“No Loophole”

Pastor Don Mossman / Text: Mark 7:1-13   Theme: No Loopholes

Introduction

Have you ever been in a circumstance where you were confronted by a rule you disagreed with and you tried to find a loophole?  There are books published and on-line classes on how to find loopholes, primarily on taxes and real estate.  EG: Instructor on 1st day at law school.  “This is a class on loopholes.”  Then there are the politicians who amaze me finding loopholes each day, like Rudy Giuliano has said, “Well, it depends on how you look upon “truth.  It may mean one thing to one person, and another to a different person.”  Loopholes

1. Our text reveals clash of law and gospel

2. An intense happening between the Pharisees and scribes and Jesus.

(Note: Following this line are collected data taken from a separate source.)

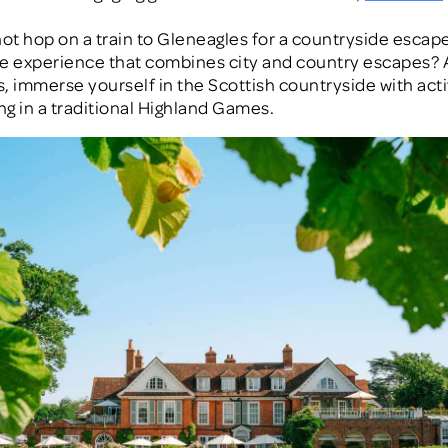
not hop on a train to Gleneagles for a countryside escape
e experience that combines city and country escapes? 
, immerse yourself in the Scottish countryside with activ
ing in a traditional Highland Games.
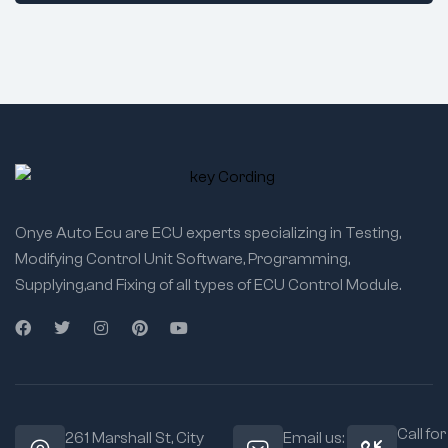
Onye Auto Ecu are ECU experts specializing in Testing,
Modifying Control Unit Software, Programming,
Supplying,and Fixing of all types of ECU Control Module.
Call for
261 Marshall St, City
Email us:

  1. They are looking for evidence to finally arrest Jesus. So they challenge Jesus regarding his disciples and ritual washing before eating.  This wasn’t a  hygienic thing, but a ritual washing according to the centuries old traditions established by Jewish scholars over the centuries.  The reason for these traditions were to build fences around God’s law, thus protecting it from abuse.
  2. The Pharisees asked why the disciples did not was their hands according to the ritualistic tradition of the elders. In answer to the Pharisees’ question, Jesus says, “You have a fine way of rejecting the commandments of God in order to establish your tradition.” (Mark 7:6-9).  He cites their use of “Corbin.” (Mark 7:11)  If something was “Corbin,” it was dedicated and set apart for God’s use.  Moses had instructed God’s people to “honor their father and mother”, but the Pharisees as much as negated this command by teaching that Jews could give money to the temple in lieu of helping their parents in need.
  3.  Jesus calls such people hypocrites. That’s not even in the Scriptures!  Your laws, your traditions, your loopholes ignore the written Law of God, the will of God, and are sins.  The conflict, and that’s what it had become, was between the laws of Judaism and the example of the love of God as seen in the promise and plan of salvation by grace and faith alone through the Christ.

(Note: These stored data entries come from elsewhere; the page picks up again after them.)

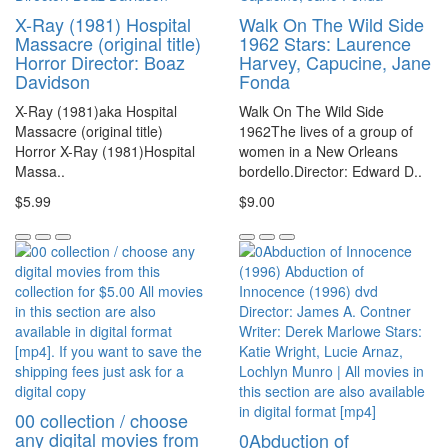
X-Ray (1981) Hospital
Walk On The Wild Side
Massacre (original title)
1962 Stars: Laurence
Horror Director: Boaz
Harvey, Capucine, Jane
Davidson
Fonda
X-Ray (1981)aka Hospital
Walk On The Wild Side
Massacre (original title)
1962The lives of a group of
Horror X-Ray (1981)Hospital
women in a New Orleans
Massa..
bordello.Director: Edward D..
$5.99
$9.00
00 collection / choose
any digital movies from
0Abduction of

2.  An example of love and commitment.

A. The example of marriage highlights God’s love.

  1. Truth is, there are too many of God’s people this morning who have difficulty with this Ephesians 5 reference. The use of the word “submit” will offend some women and therefore be unable to hear the rest of the text.  EG: Student and I were discussing their forthcoming marriage.  She asked if these vows were really serious.  Did she really have to “submit” to her husband?
  2. The word “submit” has taken on negative connotations in this era. In an age of the “Me too” movements, we need to be careful how we use the terms “submit” and “love”, for our culture has turned these words to an individualistic meaning, and often in the negative.  Once married, do men or women ignore these vows to love, honor and cherish?  Loopholes: “It wasn’t my fault”, or “he/she made me do it” or “I just fell out of love.  Even our society has encouraged loopholes here, such as “no-fault divorce.”
  3. What is being expressed here is part of the mutual submission of the Christian to one’s spouse. For a husbands’ role, Paul uses the word love.  A husband is to love his wife as Christ loved the church, and that involved dying for it on a cross, a far more radical form of submission.  Husbands are expected to love their wives to the point where they would die for her, even as the Bridegroom Jesus died for his bride the Church.  That’s heavy.  True, but there are no loopholes here.  It is a message of love and commitment that we have been privileged to know and believe, a message of forgiveness and constant care.

EG: Imagine sitting down on a big couch with God and watching a really detailed movie of your whole life.  The sins are there and at each one God says, “I died for that,” “I forgave that, oh yes, I died for that also.”  But there are a lot of good things too, moments when the life of Christ shone in your life.  When those show up, God says, “I saw that, that was great.”  “Oh, yes, you came through that time.  Well done.” 

Conclusion

We all have traditions.  Think Christmas: when to open gifts, special foods, Christmas Eve worship.  And Easter: coloring Easter eggs, chocolate bunnies and peeps.  Some traditions are good, some are bad.  They are good if they guide and help us in our worship and life together as an expression of our lives lived in God’s grace.  They are bad if they twist God’s Word trying to make them a means of working out our salvation or declaring themselves equal to God’s Word.  Today’s text makes it crystal clear to the scribes and Pharisees, and to us.  Paul is saying God’s Word provides the only thing that is needed, the simple good news of the message, “For by grace you’ve been saved through faith.  And this is not your own doing; it is a gift of God.”